* What you will do
Within the listing below, how many lines feature the word "marked"? Reply with only that number.

* Excerpted data
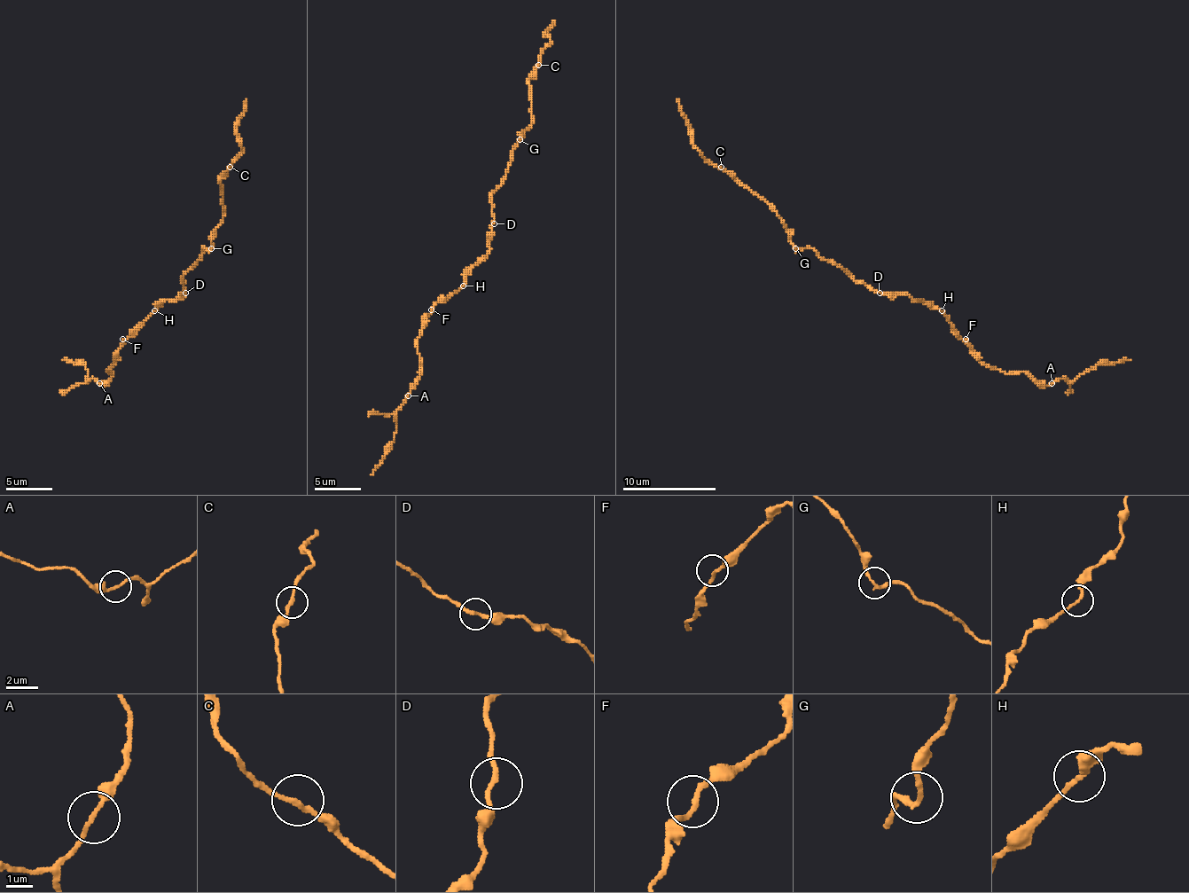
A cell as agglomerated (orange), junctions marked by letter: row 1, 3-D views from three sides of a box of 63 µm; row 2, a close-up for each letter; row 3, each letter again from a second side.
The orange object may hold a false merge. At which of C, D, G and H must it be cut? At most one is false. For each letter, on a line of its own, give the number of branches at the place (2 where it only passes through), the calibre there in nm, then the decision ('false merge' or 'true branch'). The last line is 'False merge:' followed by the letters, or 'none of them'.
C: 2 branches meet; 180 nm thick; true branch
D: 2 branches meet; 180 nm thick; true branch
G: 2 branches meet; 200 nm thick; true branch
H: 2 branches meet; 190 nm thick; true branch
False merge: none of them

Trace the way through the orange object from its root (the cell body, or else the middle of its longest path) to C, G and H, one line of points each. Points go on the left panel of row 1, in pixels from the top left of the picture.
C: (183, 293), (183, 276), (199, 260), (202, 250), (211, 248), (211, 231), (222, 220), (221, 178), (230, 167)
G: (183, 293), (185, 290), (183, 276), (199, 260), (202, 250), (211, 248)
H: (183, 293), (174, 300), (167, 300), (155, 311)

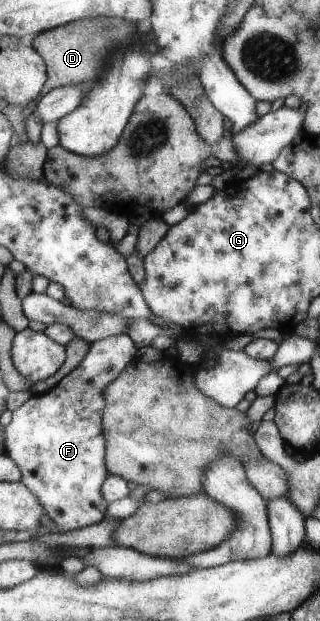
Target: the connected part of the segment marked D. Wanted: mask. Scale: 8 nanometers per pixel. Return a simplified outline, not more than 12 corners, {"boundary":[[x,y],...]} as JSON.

* Response to the exercise
2